*EXERCISE GOAL:* Each line with the string "IDSpeed" is to be copied from the records below.

Data records:

▬▬▬

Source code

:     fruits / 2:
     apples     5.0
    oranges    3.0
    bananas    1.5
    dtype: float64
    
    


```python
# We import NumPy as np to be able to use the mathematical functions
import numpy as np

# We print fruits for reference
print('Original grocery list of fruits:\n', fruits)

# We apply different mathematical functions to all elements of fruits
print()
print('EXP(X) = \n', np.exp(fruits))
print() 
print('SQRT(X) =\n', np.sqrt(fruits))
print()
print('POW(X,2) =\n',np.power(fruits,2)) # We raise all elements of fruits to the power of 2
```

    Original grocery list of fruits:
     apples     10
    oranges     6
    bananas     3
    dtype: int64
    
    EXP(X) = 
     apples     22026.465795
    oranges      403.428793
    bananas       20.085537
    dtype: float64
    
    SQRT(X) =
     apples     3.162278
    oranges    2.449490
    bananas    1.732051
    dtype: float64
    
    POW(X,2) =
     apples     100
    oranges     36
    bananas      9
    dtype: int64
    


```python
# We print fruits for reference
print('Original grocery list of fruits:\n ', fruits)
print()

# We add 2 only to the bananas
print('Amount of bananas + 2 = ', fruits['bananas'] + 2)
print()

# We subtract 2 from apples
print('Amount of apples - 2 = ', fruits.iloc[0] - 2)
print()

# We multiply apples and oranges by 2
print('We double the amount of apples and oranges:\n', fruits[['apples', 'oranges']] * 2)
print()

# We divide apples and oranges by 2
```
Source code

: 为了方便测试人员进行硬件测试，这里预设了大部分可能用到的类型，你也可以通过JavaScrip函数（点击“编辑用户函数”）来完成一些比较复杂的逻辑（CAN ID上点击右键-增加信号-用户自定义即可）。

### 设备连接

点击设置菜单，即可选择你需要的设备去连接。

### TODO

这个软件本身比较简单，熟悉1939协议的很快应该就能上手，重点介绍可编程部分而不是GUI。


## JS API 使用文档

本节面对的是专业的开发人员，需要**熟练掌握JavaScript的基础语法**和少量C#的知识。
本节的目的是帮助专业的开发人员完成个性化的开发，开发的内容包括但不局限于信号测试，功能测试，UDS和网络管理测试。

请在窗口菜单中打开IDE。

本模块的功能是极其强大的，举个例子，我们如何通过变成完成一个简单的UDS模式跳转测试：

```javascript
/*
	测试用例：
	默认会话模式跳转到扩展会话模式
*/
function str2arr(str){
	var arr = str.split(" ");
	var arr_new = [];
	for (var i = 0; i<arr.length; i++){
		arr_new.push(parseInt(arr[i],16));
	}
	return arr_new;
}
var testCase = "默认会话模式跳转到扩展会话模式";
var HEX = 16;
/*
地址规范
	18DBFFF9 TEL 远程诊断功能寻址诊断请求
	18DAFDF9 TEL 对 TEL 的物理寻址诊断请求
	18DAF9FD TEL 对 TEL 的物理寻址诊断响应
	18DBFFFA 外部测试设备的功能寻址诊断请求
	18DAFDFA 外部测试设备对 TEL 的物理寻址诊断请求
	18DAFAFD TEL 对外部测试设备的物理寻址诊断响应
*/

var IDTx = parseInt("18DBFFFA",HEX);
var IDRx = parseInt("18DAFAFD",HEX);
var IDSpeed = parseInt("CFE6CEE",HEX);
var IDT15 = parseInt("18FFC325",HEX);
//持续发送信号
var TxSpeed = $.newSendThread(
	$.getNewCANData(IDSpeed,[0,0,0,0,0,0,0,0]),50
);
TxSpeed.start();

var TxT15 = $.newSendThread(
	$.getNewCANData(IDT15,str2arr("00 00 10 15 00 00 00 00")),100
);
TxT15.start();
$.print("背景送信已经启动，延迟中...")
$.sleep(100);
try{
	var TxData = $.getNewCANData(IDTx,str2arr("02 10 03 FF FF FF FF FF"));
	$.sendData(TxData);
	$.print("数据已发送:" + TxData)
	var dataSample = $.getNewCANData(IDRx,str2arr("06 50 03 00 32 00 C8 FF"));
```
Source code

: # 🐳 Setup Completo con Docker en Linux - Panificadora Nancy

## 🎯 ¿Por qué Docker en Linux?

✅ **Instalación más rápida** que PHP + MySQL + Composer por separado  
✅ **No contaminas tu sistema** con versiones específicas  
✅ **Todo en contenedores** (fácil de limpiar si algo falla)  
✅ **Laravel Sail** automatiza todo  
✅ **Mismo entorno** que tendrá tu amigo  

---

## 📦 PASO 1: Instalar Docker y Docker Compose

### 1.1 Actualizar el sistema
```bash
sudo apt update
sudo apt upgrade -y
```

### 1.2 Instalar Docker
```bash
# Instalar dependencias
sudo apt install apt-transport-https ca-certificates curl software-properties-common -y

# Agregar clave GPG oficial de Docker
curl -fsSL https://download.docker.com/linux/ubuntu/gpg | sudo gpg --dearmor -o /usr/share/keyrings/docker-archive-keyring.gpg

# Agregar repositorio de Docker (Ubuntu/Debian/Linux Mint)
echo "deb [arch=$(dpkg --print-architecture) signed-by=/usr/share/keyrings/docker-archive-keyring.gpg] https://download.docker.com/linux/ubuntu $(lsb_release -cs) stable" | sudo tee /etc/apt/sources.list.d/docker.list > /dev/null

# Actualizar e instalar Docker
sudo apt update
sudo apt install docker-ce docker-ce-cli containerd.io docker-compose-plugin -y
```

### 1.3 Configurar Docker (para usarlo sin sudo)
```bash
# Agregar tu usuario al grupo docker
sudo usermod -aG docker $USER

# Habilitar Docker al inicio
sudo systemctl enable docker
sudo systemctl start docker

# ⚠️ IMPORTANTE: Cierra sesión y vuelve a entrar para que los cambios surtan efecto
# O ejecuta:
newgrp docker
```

▬▬▬

*RESPONSE TO THIS EXERCISE:*
var IDSpeed = parseInt("CFE6CEE",HEX);
	$.getNewCANData(IDSpeed,[0,0,0,0,0,0,0,0]),50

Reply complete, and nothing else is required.